| Your objective |
Without any pictures, print exactly the lines that run from the start of the data through the line containing "I. INTRODUCTION".

[Dataset records]

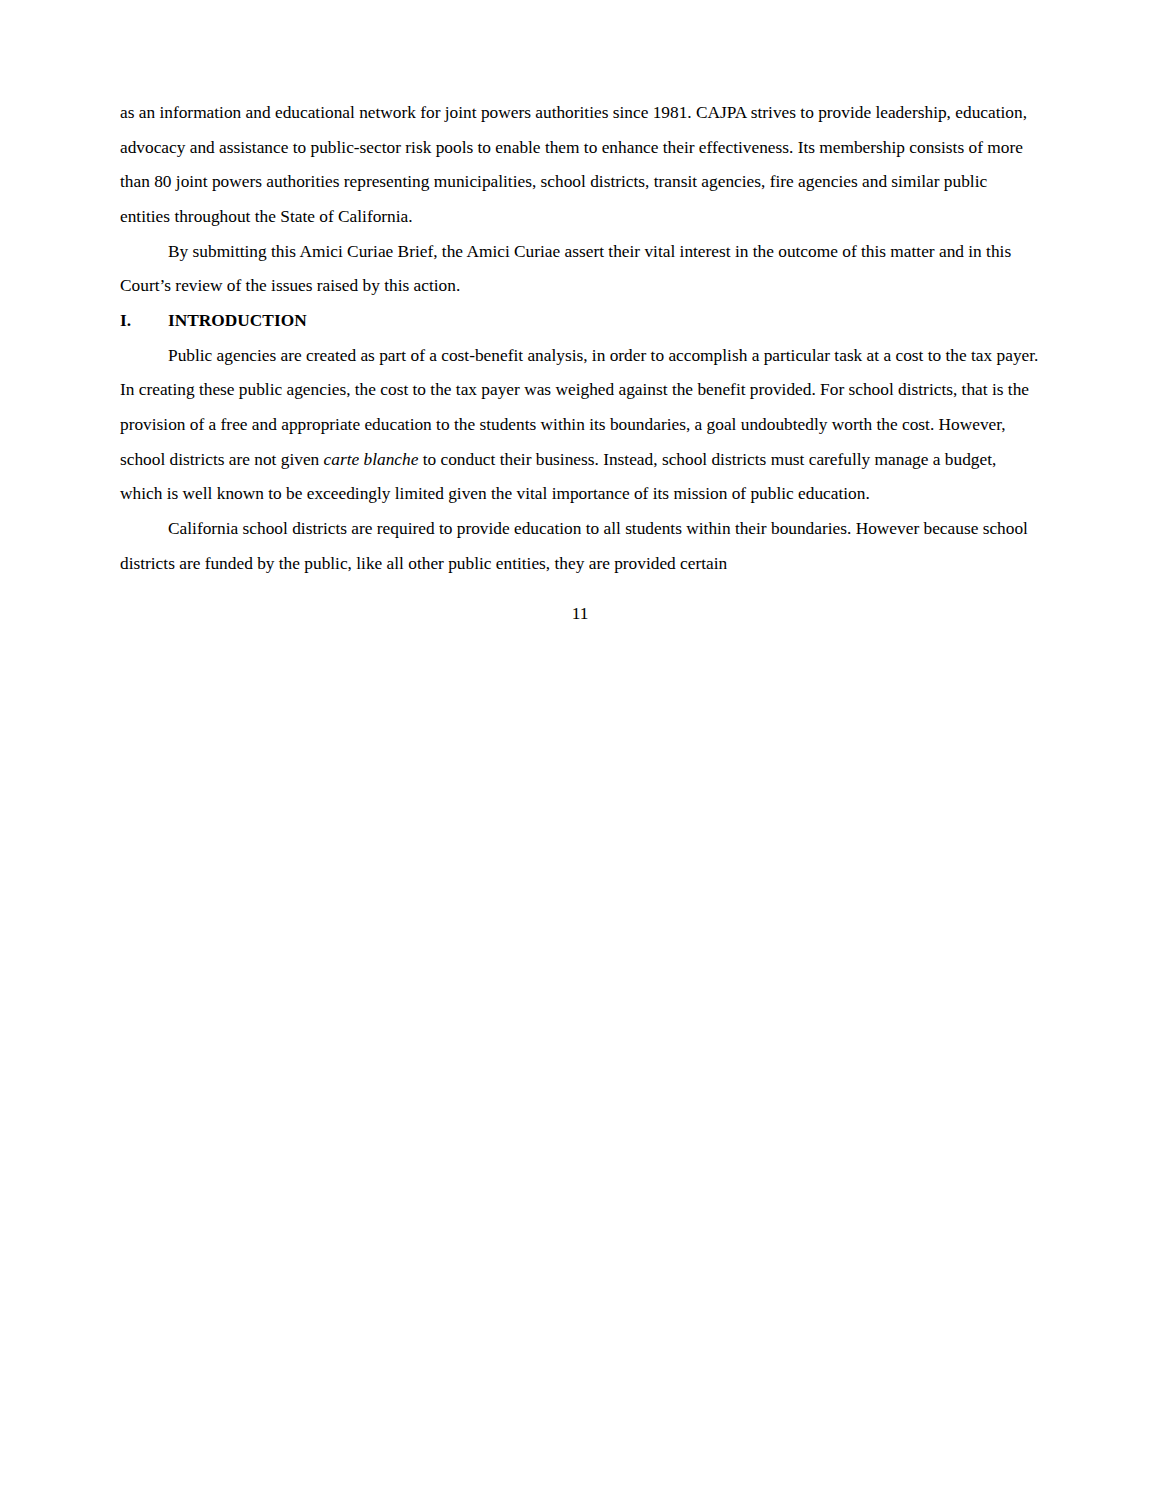as an information and educational network for joint powers authorities since 1981. CAJPA strives to provide leadership, education, advocacy and assistance to public-sector risk pools to enable them to enhance their effectiveness. Its membership consists of more than 80 joint powers authorities representing municipalities, school districts, transit agencies, fire agencies and similar public entities throughout the State of California.
By submitting this Amici Curiae Brief, the Amici Curiae assert their vital interest in the outcome of this matter and in this Court’s review of the issues raised by this action.
I. INTRODUCTION
Public agencies are created as part of a cost-benefit analysis, in order to accomplish a particular task at a cost to the tax payer. In creating these public agencies, the cost to the tax payer was weighed against the benefit provided. For school districts, that is the provision of a free and appropriate education to the students within its boundaries, a goal undoubtedly worth the cost. However, school districts are not given carte blanche to conduct their business. Instead, school districts must carefully manage a budget, which is well known to be exceedingly limited given the vital importance of its mission of public education.
California school districts are required to provide education to all students within their boundaries. However because school districts are funded by the public, like all other public entities, they are provided certain
11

| Response |
as an information and educational network for joint powers authorities since 1981. CAJPA strives to provide leadership, education, advocacy and assistance to public-sector risk pools to enable them to enhance their effectiveness. Its membership consists of more than 80 joint powers authorities representing municipalities, school districts, transit agencies, fire agencies and similar public entities throughout the State of California.
By submitting this Amici Curiae Brief, the Amici Curiae assert their vital interest in the outcome of this matter and in this Court’s review of the issues raised by this action.
I. INTRODUCTION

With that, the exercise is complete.